-- START Data section --

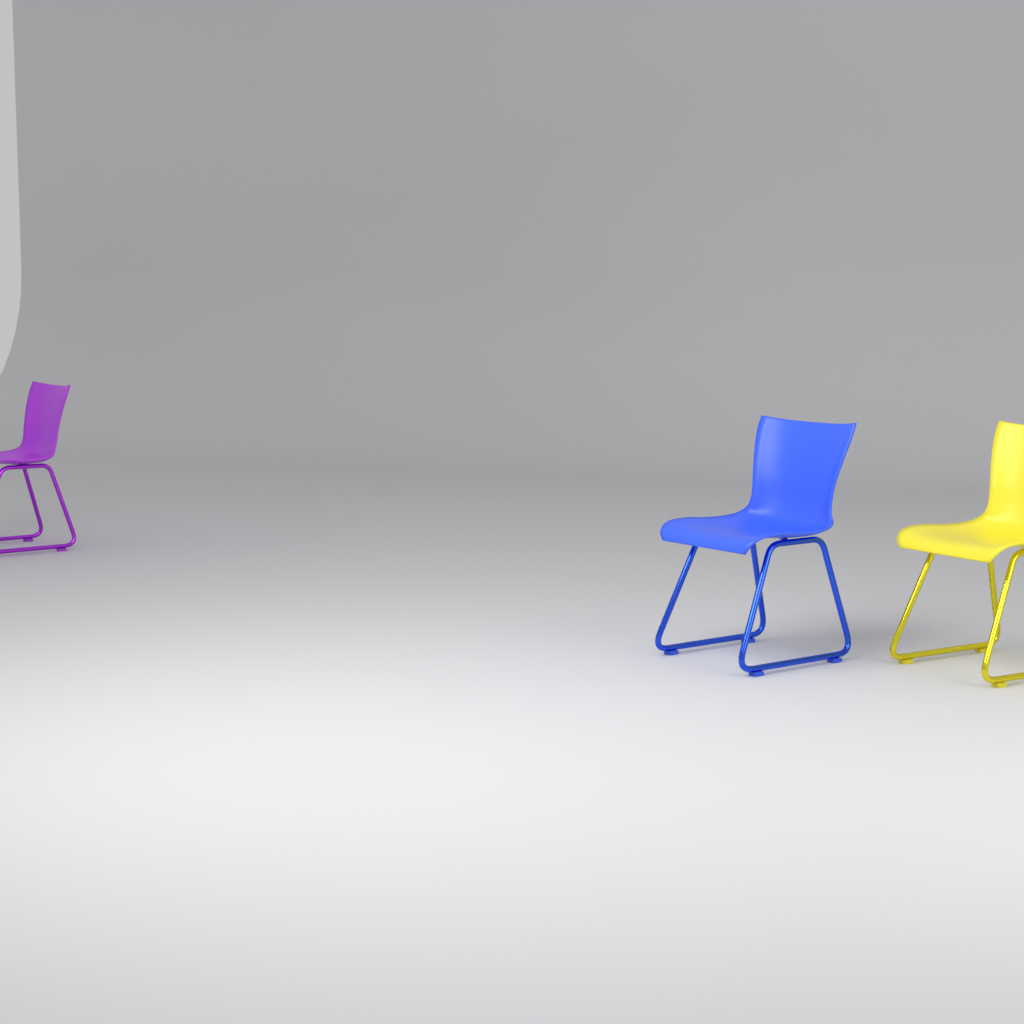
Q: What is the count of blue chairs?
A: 1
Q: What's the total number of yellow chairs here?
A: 1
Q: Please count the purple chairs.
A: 1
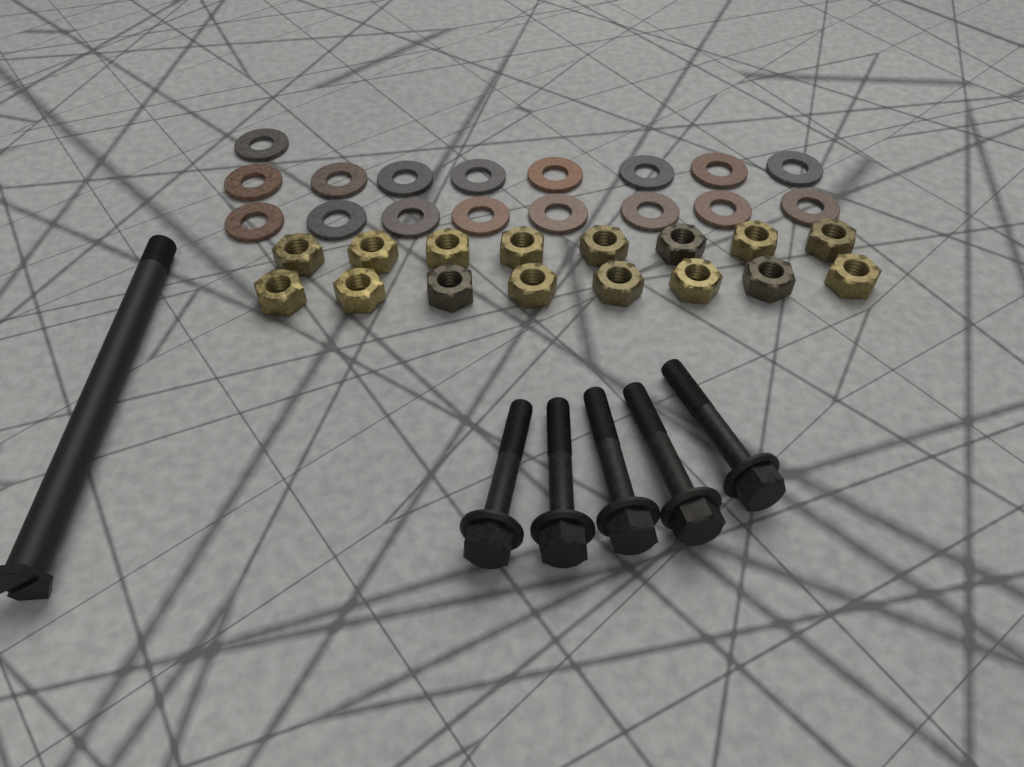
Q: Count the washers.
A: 17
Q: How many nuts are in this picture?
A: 16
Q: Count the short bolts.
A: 5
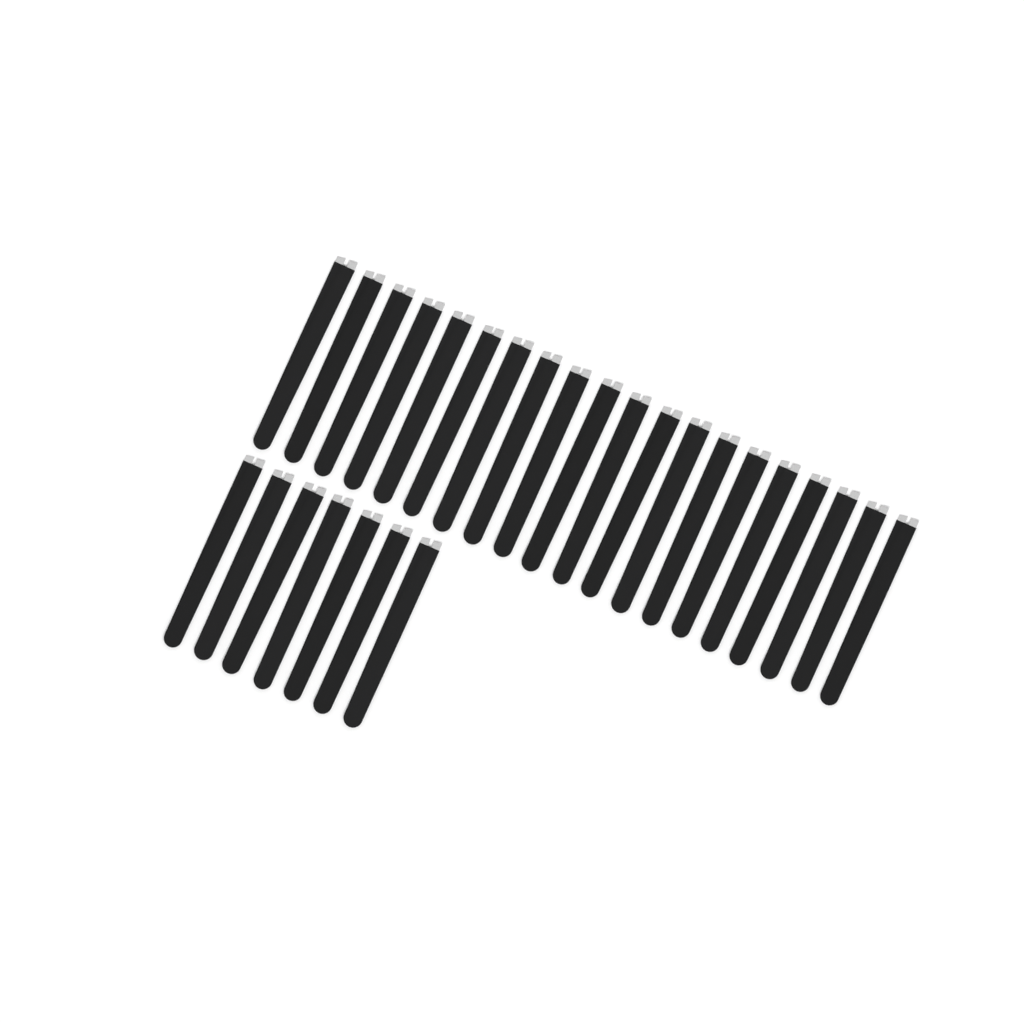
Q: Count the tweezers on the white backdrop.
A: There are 27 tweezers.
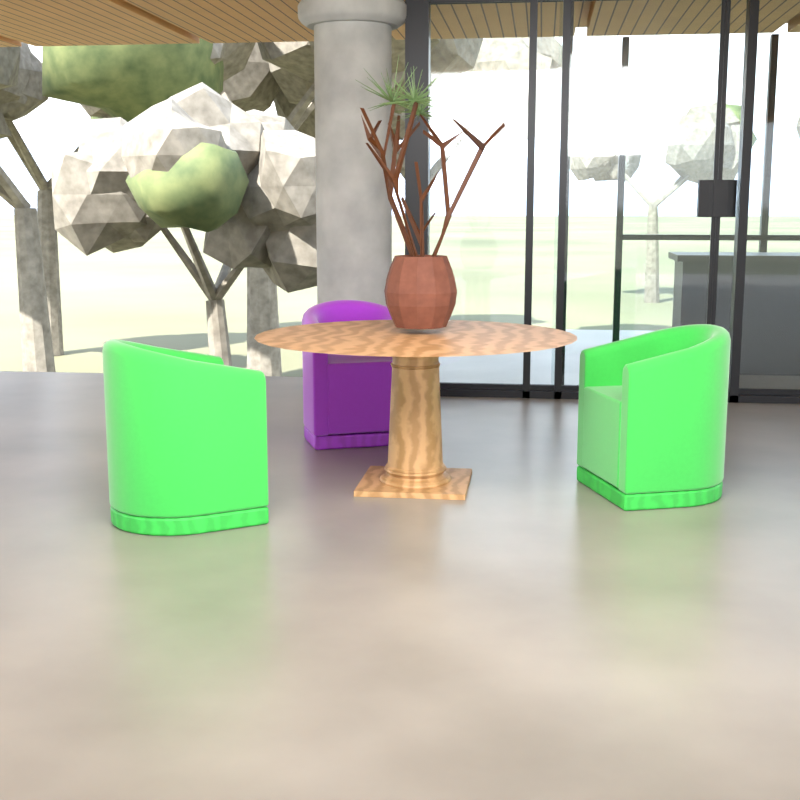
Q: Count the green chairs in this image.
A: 2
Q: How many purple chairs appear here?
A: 1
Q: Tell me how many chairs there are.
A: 3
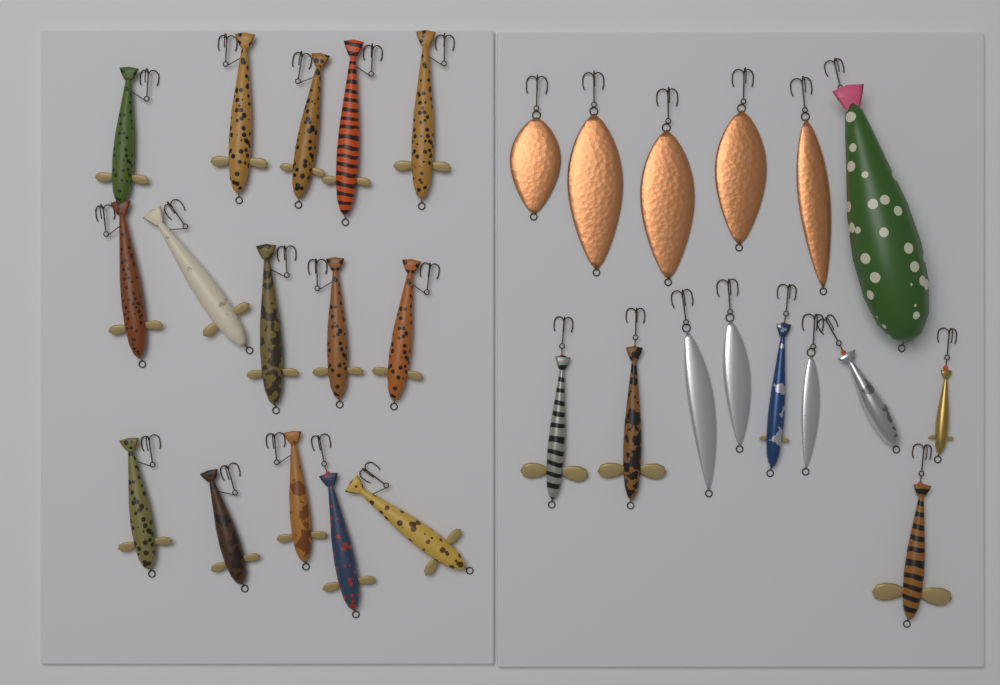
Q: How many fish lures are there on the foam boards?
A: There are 22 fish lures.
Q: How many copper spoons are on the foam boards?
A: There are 5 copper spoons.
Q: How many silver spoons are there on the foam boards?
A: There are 3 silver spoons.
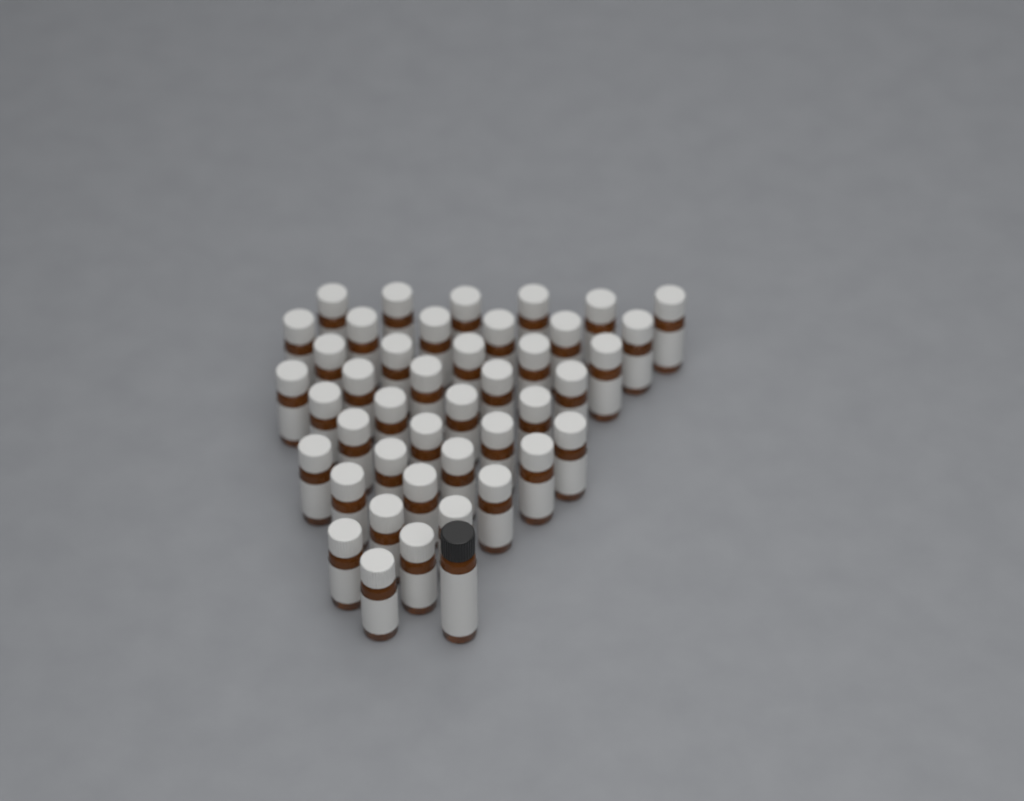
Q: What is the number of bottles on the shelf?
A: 43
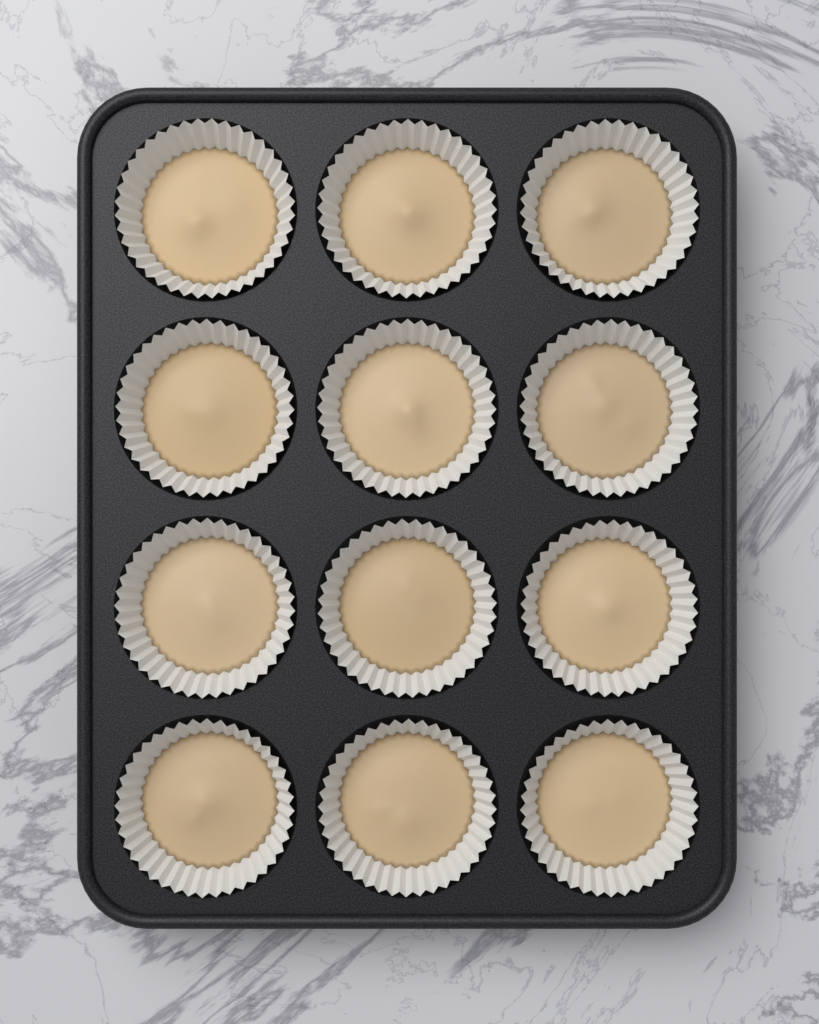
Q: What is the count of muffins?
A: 12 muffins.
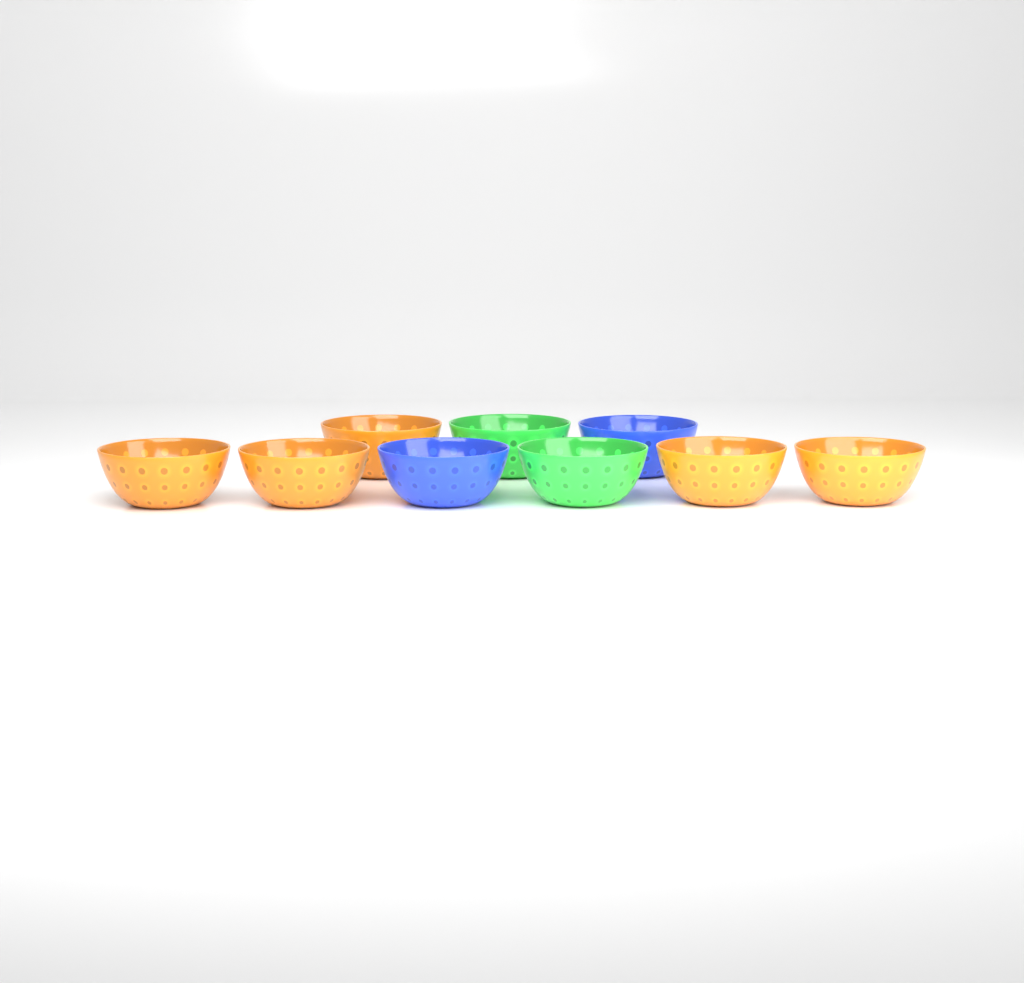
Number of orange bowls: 5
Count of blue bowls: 2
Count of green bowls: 2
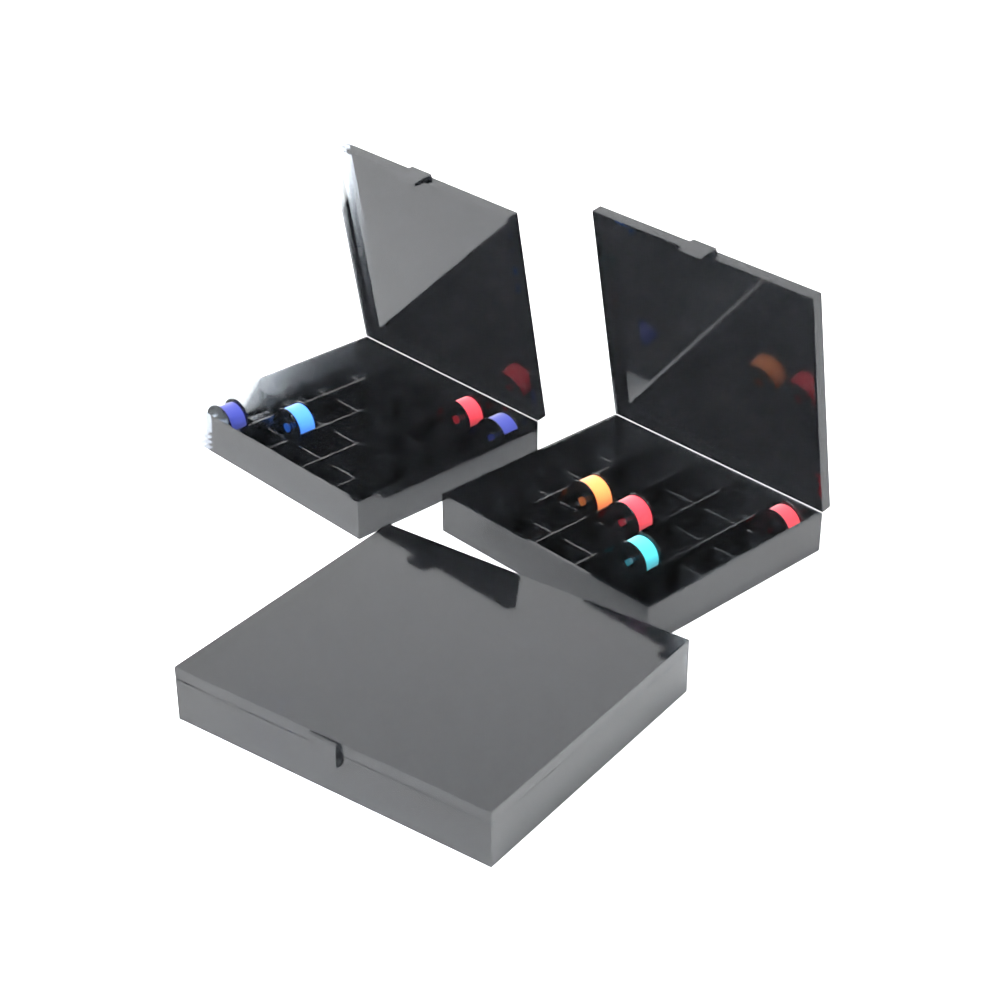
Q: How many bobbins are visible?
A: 11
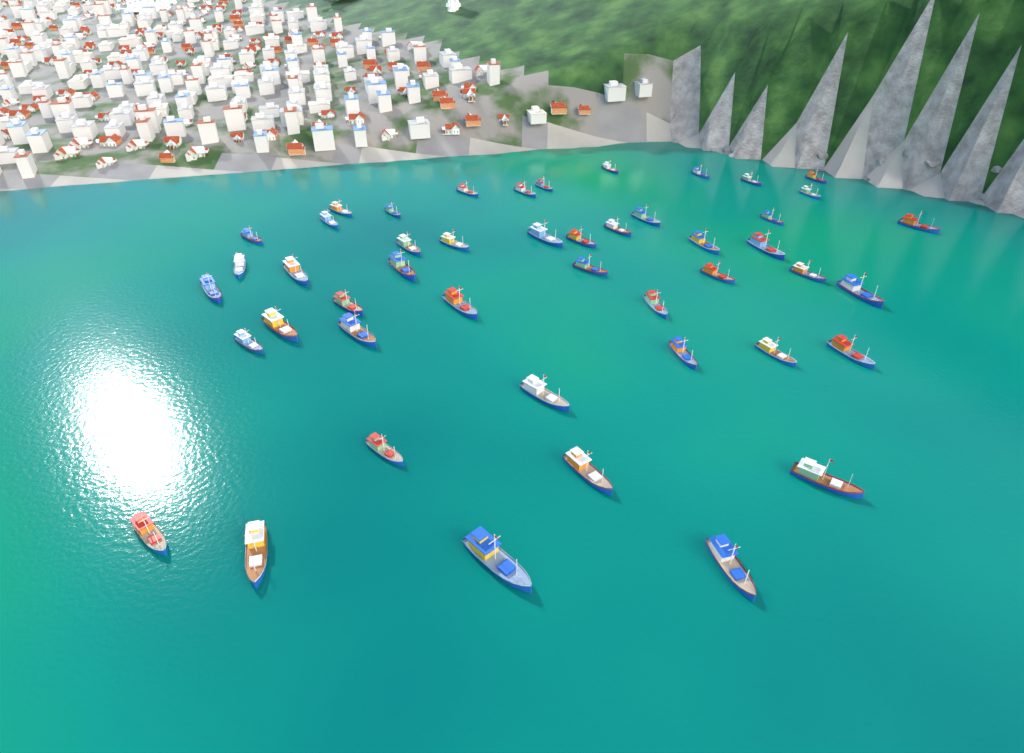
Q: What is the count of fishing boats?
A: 47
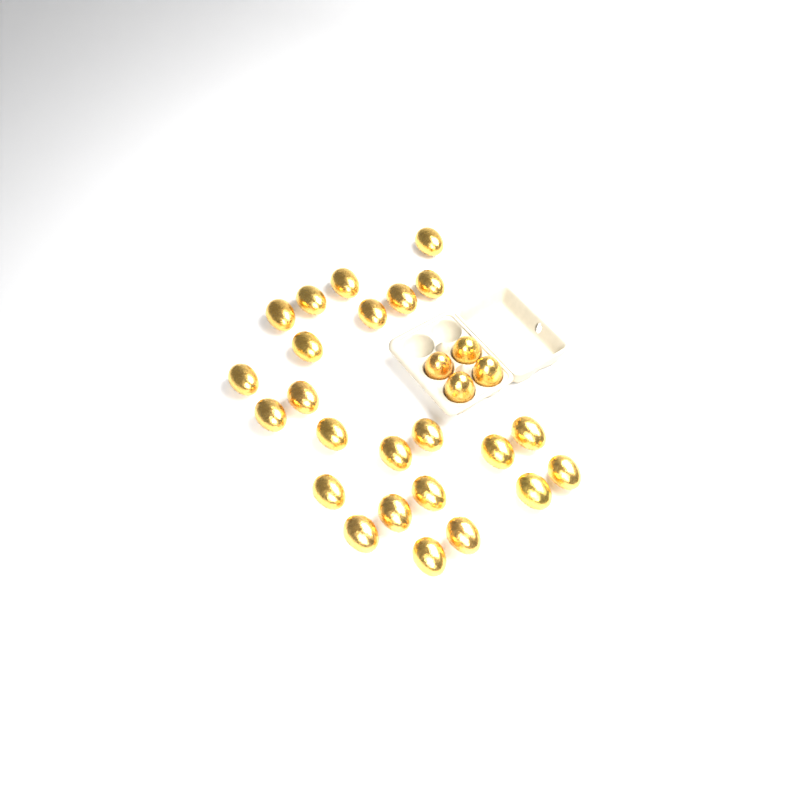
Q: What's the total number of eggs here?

-- END Data section --

■ Task brief
Pull every line of the listing above into your answer word for word, leaving out the picture lines.

■ Reply
Q: What is the count of blue chairs?
A: 1
Q: What's the total number of yellow chairs here?
A: 1
Q: Please count the purple chairs.
A: 1
Q: Count the washers.
A: 17
Q: How many nuts are in this picture?
A: 16
Q: Count the short bolts.
A: 5
Q: Count the tweezers on the white backdrop.
A: There are 27 tweezers.
Q: Count the green chairs in this image.
A: 2
Q: How many purple chairs appear here?
A: 1
Q: Tell me how many chairs there are.
A: 3
Q: How many fish lures are there on the foam boards?
A: There are 22 fish lures.
Q: How many copper spoons are on the foam boards?
A: There are 5 copper spoons.
Q: How many silver spoons are there on the foam boards?
A: There are 3 silver spoons.
Q: What is the number of bottles on the shelf?
A: 43
Q: What is the count of muffins?
A: 12 muffins.
Number of orange bowls: 5
Count of blue bowls: 2
Count of green bowls: 2
Q: How many bobbins are visible?
A: 11
Q: What is the count of fishing boats?
A: 47
Q: What's the total number of eggs here?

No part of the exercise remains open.